Moadamiya is just six kilometres south-west of Damascus, where food is still freely available, if more expensive than ever. But an increasingly strict blockade put in place by regime military and militia units has left Moadamiya a world away from the malls and markets in Maliki, Kafa Susa and Abu Rumaneh still used by Syria’s wealthy elites.

Grape vine leaves, stuffed with rice and meat and soaked in oil, are a traditional, much-loved meal in Syria. In Moadamiya, the vine leaves are being eaten without any filling, while the leaves from other trees, not usually considered food, are also being boiled and eaten.

“It’s a terrible situation, people are eating whatever they can grow, they eat any leaves off the trees,” said Abu Jafa, a leading opposition figure from Moadamiya, and one of a few hundred people still living in the district. “It’s getting worse, we are under an intensive attack from all sides and the regime isn’t letting anything in or out.”

Sands reports that the United Nations World Food Programme has tried eight times since October to enter the area but, according to an official, were “either turned back, did not get approval, or came under fire”.

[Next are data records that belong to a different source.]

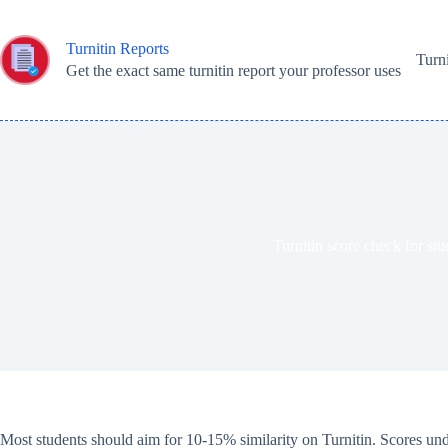
Skip
to
content
Turnitin Reports
Turn
Get the exact same turnitin report your professor uses
Turnitin score check for stu
Most students should aim for 10-15% similarity on Turnitin. Scores und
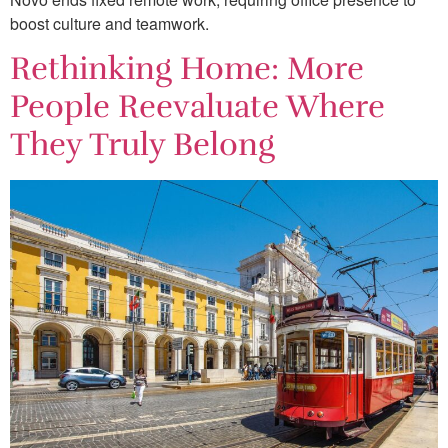
boost culture and teamwork.
Rethinking Home: More
People Reevaluate Where
They Truly Belong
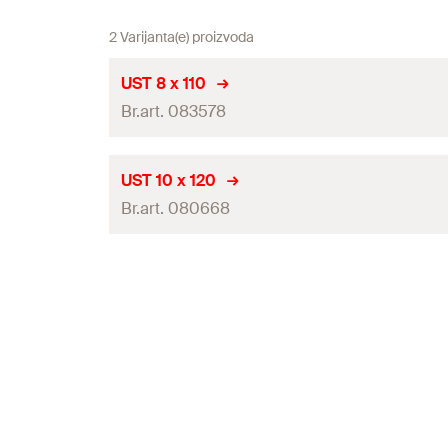
2 Varijanta(e) proizvoda
UST 8 x 110
Br.art. 083578
UST 10 x 120
Br.art. 080668
Contents
Contents
Packaging
Amount
Packaging
GTIN (EAN-Code)
Amount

Journalists and aid agencies have been unable to enter Moadamiya for the past 10 months because of restrictions imposed by the Syrian regime.

Casualties

The Local Coordination Committees claim that 95 people were killed on Monday, including 22 in Damascus and its suburbs, 17 in Aleppo Province, 15 in Homs Province, and 13 in Daraa Province.

The Violations Documentation Center reports that 67,058 people have been slain since the start of the conflict in March 2011, an increase of 170 since Monday. Of these, 51,024 were civilians, a rise of 75 from yesterday.